Given the speed at which the superyacht industry moves, Antarctica could be “so 2013”.
While the polar extremes are undeniably beautiful, Russia’s Kamchatka province is yachting’s final frontier. This UNESCO-protected volcanic peninsula points 1,000km out into the Pacific deep.
A land of fire and ice, Kamchatka has tested explorers to the very limit. The first Europeans only arrived in the 1600s, long after they explored America and Japan. The great Vitus Bering nearly died on his coastal survey in 1729 – but received a princely 1,000 Rubles for his effort.
In Soviet times, Kamchatka’s principal port, Petropavlovsk, was closed to sailors. Today superyachts are seldom seen. But this frontier town is the launching pad for adventures into the interior, mostly commonly by light aircraft, Mi8 helicopter, or six-wheel-drive.

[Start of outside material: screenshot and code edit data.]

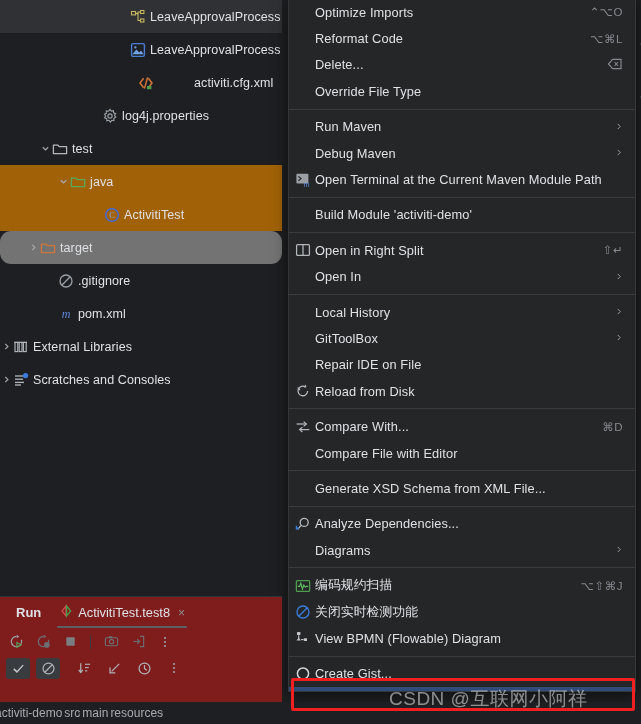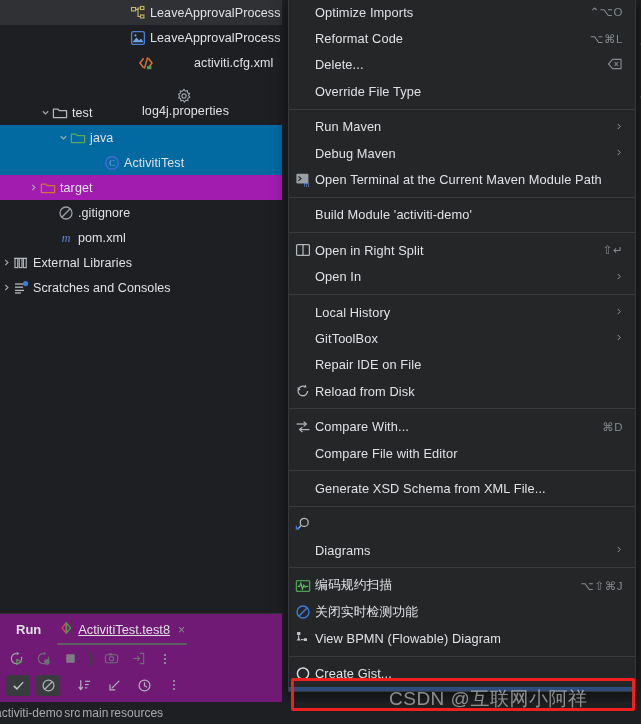--- a/index.html
+++ b/index.html
@@ -13,35 +13,35 @@
     -webkit-font-smoothing:antialiased;
   }
   .root{position:absolute;inset:0;}
 
   
   #project-tree{
     position:absolute;left:0;top:0;width:282px;height:596px;
     background:#1e1f22;overflow:hidden;
   }
   .tree-row{
-    position:relative;height:25px;display:flex;align-items:center;
+    position:relative;height:33px;display:flex;align-items:center;
     white-space:nowrap;padding-left:0;
   }
   .tree-row .arrow{
     width:13px;height:13px;flex:0 0 13px;display:flex;align-items:center;justify-content:center;
     color:#9aa0a6;font-size:9px;line-height:1;
   }
   .tree-row .ico{
     width:16px;height:16px;flex:0 0 16px;margin-right:4px;position:relative;
     display:flex;align-items:center;justify-content:center;
   }
   .tree-row .lbl{font-size:12.5px;color:#dfe1e5;letter-spacing:.1px;}
   .row-selected{background:#2f3134;}
-  .row-green{background:#0369a1;}
-  .row-brown{background:#a21caf;}
+  .row-green{background:#a16207;}
+  .row-brown{background:#737373;border-radius:11px;}
 
   
   #editor-sliver{
     position:absolute;right:0;top:0;width:19px;height:690px;
     background:#1e1f22;overflow:hidden;
     font-family:"DejaVu Sans Mono","Liberation Mono",monospace;
     font-size:11px;color:#5d6166;
   }
   #editor-sliver .ln{height:17.8px;line-height:17.8px;padding-left:1px;white-space:nowrap;overflow:hidden;}
 
@@ -73,28 +73,28 @@
   
   #red-highlight{
     position:absolute;left:291px;top:678px;width:344px;height:33px;
     border:3px solid #f02020;border-radius:2px;pointer-events:none;z-index:60;
     box-sizing:border-box;
   }
 
   
   #run-panel{
     position:absolute;left:0;top:596px;width:282px;height:106px;
-    background:#701a75;border-top:1px solid #303336;margin-top:17px;
+    background:#7f1d1d;border-top:1px solid #303336;
   }
   #run-tabs{height:31px;display:flex;align-items:center;position:relative;}
   #run-tabs .rt-title{font-size:13px;font-weight:bold;color:#dfe1e5;padding:0 12px 0 16px;}
   #run-tabs .rt-tab{
     display:flex;align-items:center;height:31px;padding:0 4px 0 6px;position:relative;
   }
-  #run-tabs .rt-tab .rt-lbl{font-size:12.8px;color:#dfe1e5;margin:0 6px 0 5px;text-decoration:underline;}
+  #run-tabs .rt-tab .rt-lbl{font-size:12.8px;color:#dfe1e5;margin:0 6px 0 5px;}
   #run-tabs .rt-tab .rt-close{color:#8b8f94;font-size:12px;padding:0 2px;}
   #run-tabs .rt-tab .underline{
     position:absolute;left:4px;right:4px;bottom:0;height:2px;background:#5c6065;border-radius:1px;
   }
   .run-toolbar{height:27px;display:flex;align-items:center;padding-left:6px;gap:7px;}
   .run-toolbar .tbtn{width:20px;height:20px;display:flex;align-items:center;justify-content:center;}
   .run-toolbar .vsep{width:1px;height:14px;background:#3a3d40;margin:0 3px;}
   .run-toolbar2{height:26px;display:flex;align-items:center;padding-left:6px;gap:6px;}
   .run-toolbar2 .tgl{
     width:24px;height:21px;display:flex;align-items:center;justify-content:center;border-radius:3px;
@@ -153,21 +153,21 @@
         <span class="ico">
           <svg width="16" height="16" viewBox="0 0 16 16">
             <path d="M5.6 3.2 L2 8 L5.6 12.8" fill="none" stroke="#d1763a" stroke-width="1.5"></path>
             <path d="M10.4 3.2 L14 8 L10.4 12.8" fill="none" stroke="#d1763a" stroke-width="1.5"></path>
             <path d="M9.6 2.4 L6.4 13.6" stroke="#d1763a" stroke-width="1.5"></path>
             <path d="M9 11 L13.4 11 L13.4 14.2 L9 14.2 Z" fill="#4f9e4f"></path>
           </svg>
         </span>
         <span class="lbl">activiti.cfg.xml</span>
       </div>
-      <div class="tree-row" style="padding-left: 89px; flex-direction: column;">
+      <div class="tree-row" style="padding-left: 89px;">
         <span class="arrow"></span>
         <span class="ico">
           <svg width="16" height="16" viewBox="0 0 16 16">
             <circle cx="8" cy="8" r="2.1" fill="none" stroke="#9aa0a6" stroke-width="1.2"></circle>
             <path d="M8 1.4 L9.3 3.1 L11.4 2.6 L11.6 4.8 L13.6 5.6 L12.5 7.5 L13.8 9.2 L11.9 10.3 L11.9 12.5 L9.8 12.3 L8.4 14 L7 12.3 L4.9 12.8 L4.6 10.6 L2.6 9.8 L3.7 8 L2.5 6.3 L4.4 5.2 L4.3 3 L6.4 3.2 Z" fill="none" stroke="#9aa0a6" stroke-width="1.15"></path>
           </svg>
         </span>
         <span class="lbl">log4j.properties</span>
       </div>
       <div class="tree-row" style="padding-left: 39px;">
@@ -431,20 +431,21 @@
       <div class="msep"></div>
       <div class="mi">
         <span class="mic">
           <svg width="16" height="16" viewBox="0 0 16 16">
             <circle cx="9.2" cy="6.4" r="4" fill="none" stroke="#b4b8bd" stroke-width="1.3"></circle>
             <path d="M6.2 9.4 L2.6 13.4" stroke="#b4b8bd" stroke-width="1.4"></path>
             <path d="M1.4 13.6 V9.8" stroke="#3b7ddd" stroke-width="1.3"></path>
             <path d="M3.2 13.6 V11" stroke="#3b7ddd" stroke-width="1.3"></path>
           </svg>
         </span>
+        <span class="mtxt">Analyze Dependencies...</span>
       </div>
       <div class="mi">
         <span class="mic"></span>
         <span class="mtxt">Diagrams</span>
         <span class="marrow"><svg width="8" height="9" viewBox="0 0 10 10">
             <path d="M3.4 1.8 L6.6 5 L3.4 8.2" fill="none" stroke="#9aa0a6" stroke-width="1.2"></path>
           </svg></span>
       </div>
       <div class="msep"></div>
       <div class="mi">

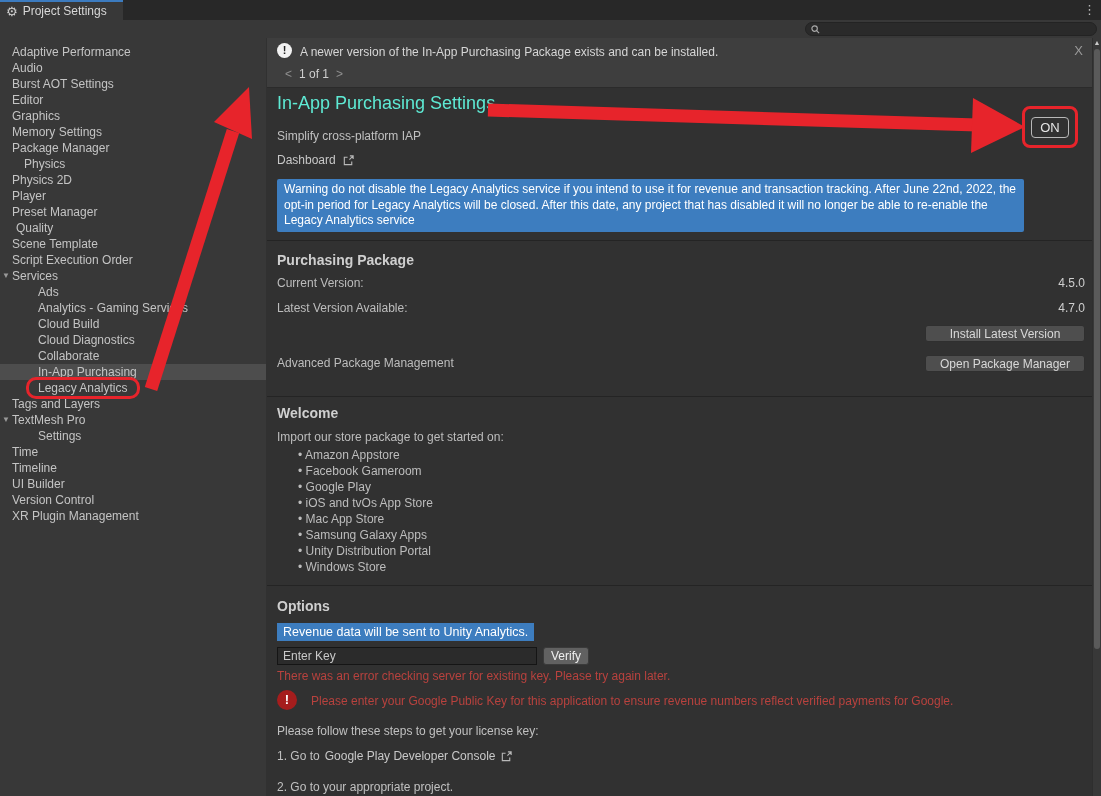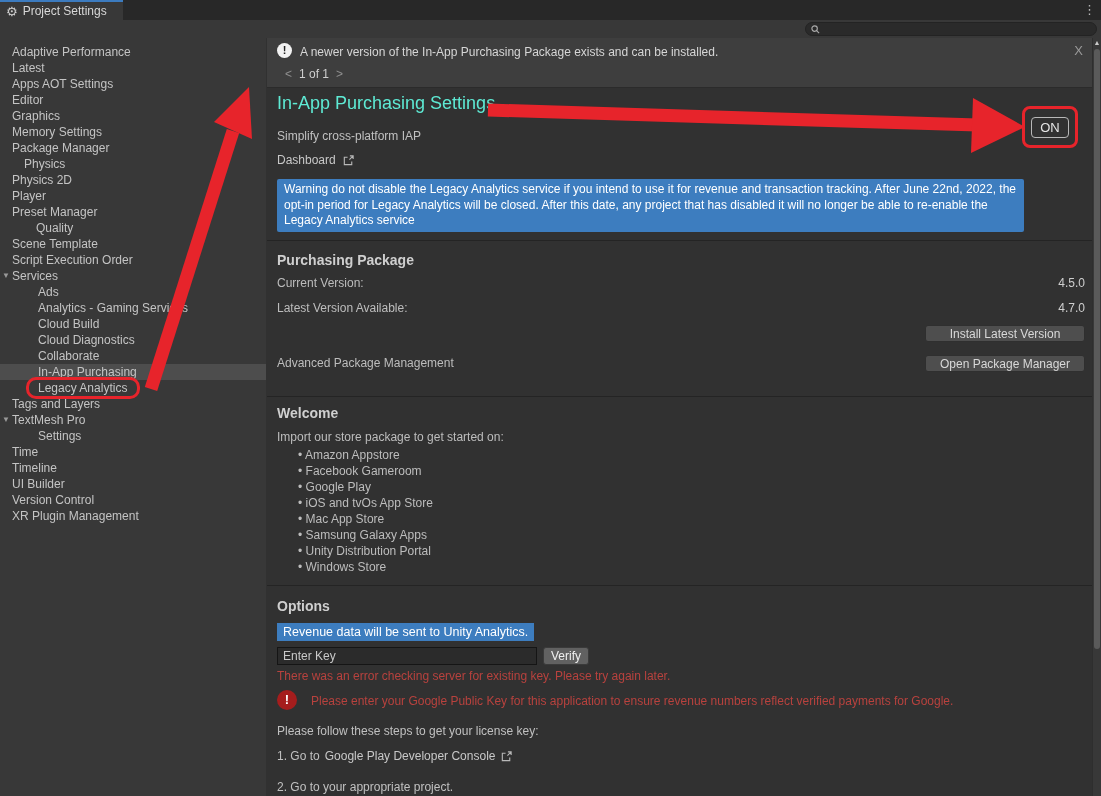--- a/index.html
+++ b/index.html
@@ -113,24 +113,24 @@
     <input placeholder="" style="">
   </div>
 </div>
 
 <div class="sidebar">
   <div>
       <div class="srow">
         <span class="slabel" style="padding-left: 12px;">Adaptive Performance</span>
       </div>
       <div class="srow">
-        <span class="slabel" style="padding-left: 12px;">Latest</span>
-      </div>
-      <div class="srow">
-        <span class="slabel" style="padding-left: 12px;">Apps AOT Settings</span>
+        <span class="slabel" style="padding-left: 12px;">Audio</span>
+      </div>
+      <div class="srow">
+        <span class="slabel" style="padding-left: 12px;">Burst AOT Settings</span>
       </div>
       <div class="srow">
         <span class="slabel" style="padding-left: 12px;">Editor</span>
       </div>
       <div class="srow">
         <span class="slabel" style="padding-left: 12px;">Graphics</span>
       </div>
       <div class="srow">
         <span class="slabel" style="padding-left: 12px;">Memory Settings</span>
       </div>
@@ -143,21 +143,21 @@
       <div class="srow">
         <span class="slabel" style="padding-left: 12px;">Physics 2D</span>
       </div>
       <div class="srow">
         <span class="slabel" style="padding-left: 12px;">Player</span>
       </div>
       <div class="srow">
         <span class="slabel" style="padding-left: 12px;">Preset Manager</span>
       </div>
       <div class="srow">
-        <span class="slabel" style="padding-left: 16px; margin-left: 20px;">Quality</span>
+        <span class="slabel" style="padding-left: 16px;">Quality</span>
       </div>
       <div class="srow">
         <span class="slabel" style="padding-left: 12px;">Scene Template</span>
       </div>
       <div class="srow">
         <span class="slabel" style="padding-left: 12px;">Script Execution Order</span>
       </div>
       <div class="srow">
         <span class="tri">▼</span>
         <span class="slabel" style="padding-left: 12px;">Services</span>

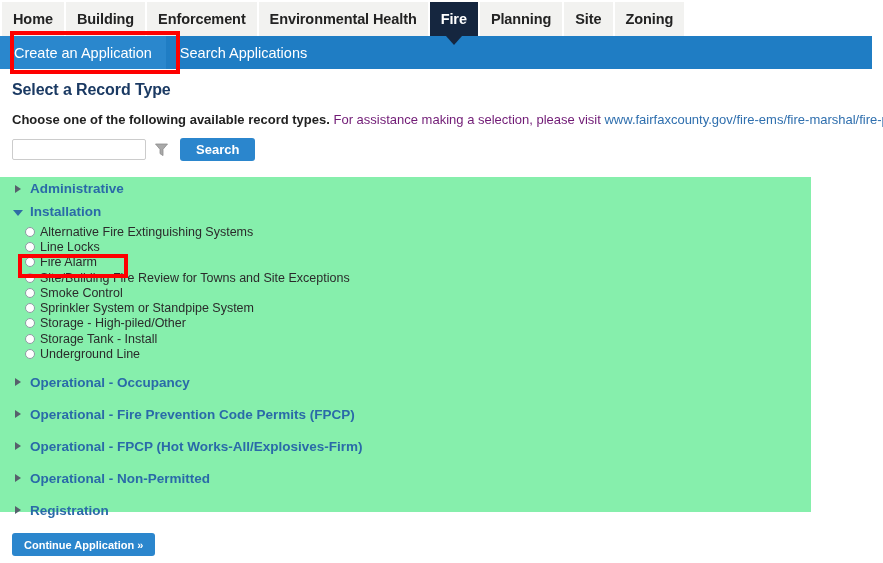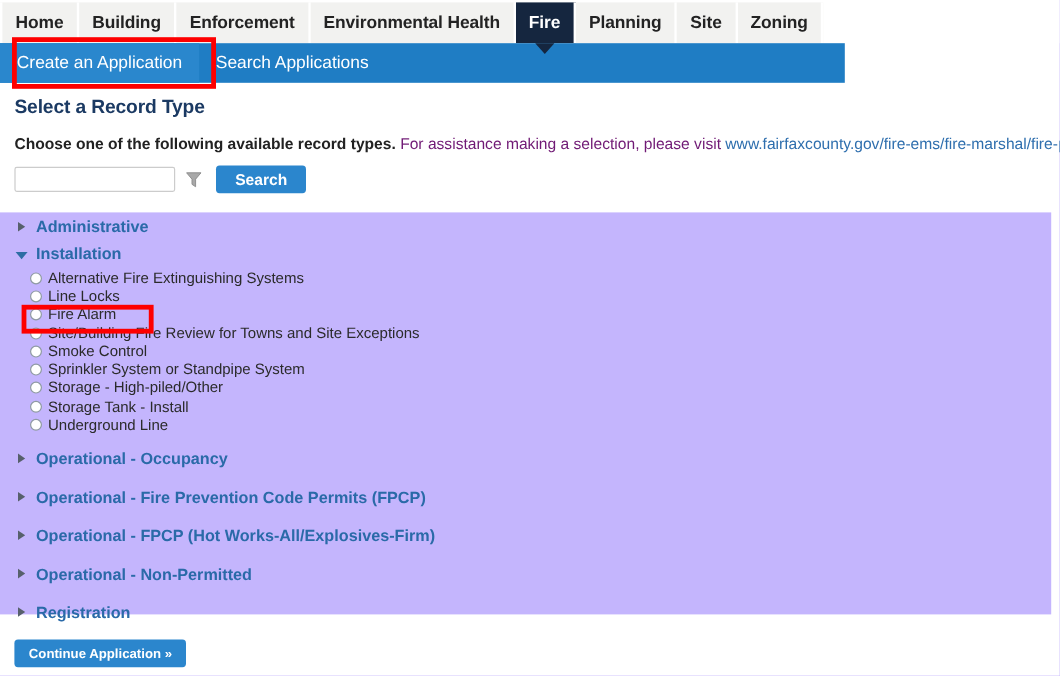--- a/index.html
+++ b/index.html
@@ -64,21 +64,21 @@
     border-right: 8px solid transparent;
     border-top: 9px solid #15263f;
     z-index: 6;
   }
 
   
   .subnav {
     position: absolute;
     left: 0;
     top: 36px;
-    width: 704px;
+    width: 872px;
     height: 33px;
     background: #1f7dc4;
     display: flex;
     align-items: center;
   }
   .subnav-item {
     height: 33px;
     display: flex;
     align-items: center;
     padding: 0 14px;
@@ -184,23 +184,23 @@
     font-size: 13px;
     font-weight: bold;
     cursor: pointer;
   }
 
   
   .panel {
     position: absolute;
     left: 0;
     top: 177px;
-    width: 876px;
+    width: 811px;
     height: 335px;
-    background: #c4b5fd;
+    background: #86efac;
   }
   .accordion-head {
     display: flex;
     align-items: center;
     padding-left: 12px;
     height: 23px;
     cursor: pointer;
   }
   .arrow {
     width: 12px;

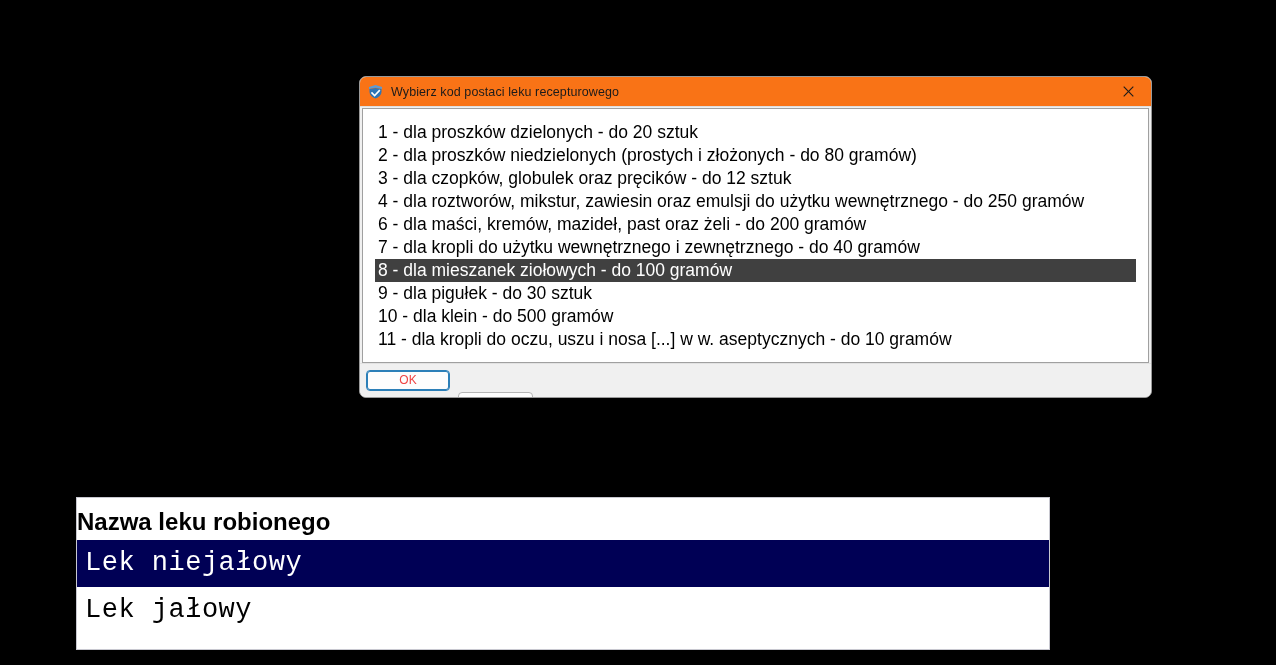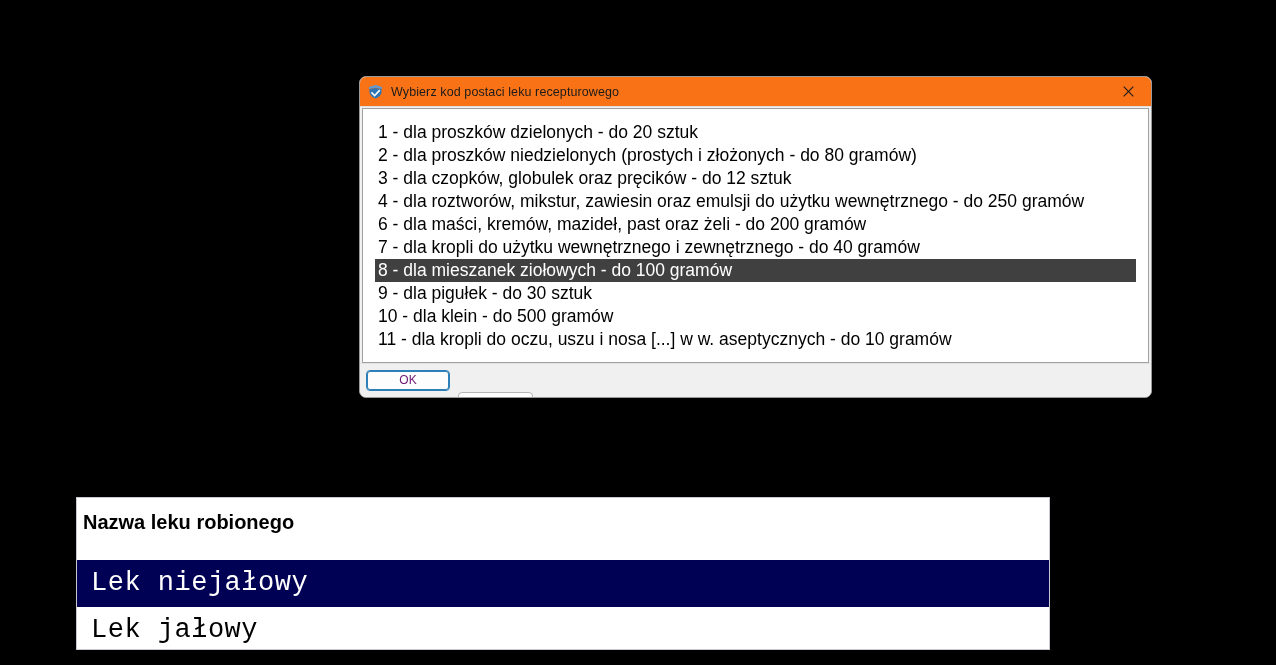--- a/index.html
+++ b/index.html
@@ -104,21 +104,21 @@
     background: #f0f0f0;
     border-top: 1px solid #e2e2e2;
     display: flex;
     align-items: center;
     padding-left: 6px;
     gap: 8px;
   }
   .btn {
     font-family: "Liberation Sans", sans-serif;
     font-size: 12px;
-    color: #701a75;
+    color: #ef4444;
     background: #fdfdfd;
     border: 1px solid #b5b5b5;
     border-radius: 4px;
     height: 21px;
     line-height: 19px;
     text-align: center;
     padding: 0;
     box-sizing: border-box;
   }
   .btn.ok {
@@ -137,36 +137,35 @@
     left: 76px;
     top: 497px;
     width: 974px;
     height: 153px;
     background: #ffffff;
     border: 1px solid #c8c8d0;
     box-sizing: border-box;
     overflow: hidden;
   }
   .panel-header {
-    font-size: 20px;
+    font-size: 24px;
     font-weight: bold;
     color: #000000;
-    height: 62px;
+    height: 42px;
     line-height: 48px;
-    padding-left: 6px;
     background: #ffffff;
     font-family: "Liberation Sans", sans-serif;
     white-space: nowrap;
   }
   .panel-row {
     font-family: "Liberation Mono", monospace;
     font-size: 27px;
     line-height: 46px;
     height: 47px;
-    padding-left: 14px;
+    padding-left: 8px;
     color: #000000;
     background: #ffffff;
     white-space: nowrap;
     letter-spacing: 0.5px;
   }
   .panel-row.highlight {
     background: #000055;
     color: #ffffff;
   }
 </style>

Charter parties can navigate up the raging Mutnovsky River and bathe midstream in a volcanic spring. Wildlife safaris take in monsters of the ridge: marmot, lynx, brown bear and arctic fox.
Offshore, the peninsula descends a full 10km under the Pacific Ocean. Like a northern Patagonia, wildlife – including orcas and sea lions - thrives in the deepest of oceans. From a luxury yacht’s crows nest, bridge or tender, one can even spot migrating pods of humpback and blue whale. Wildlife fans in Kamchatka will be spoilt for choice.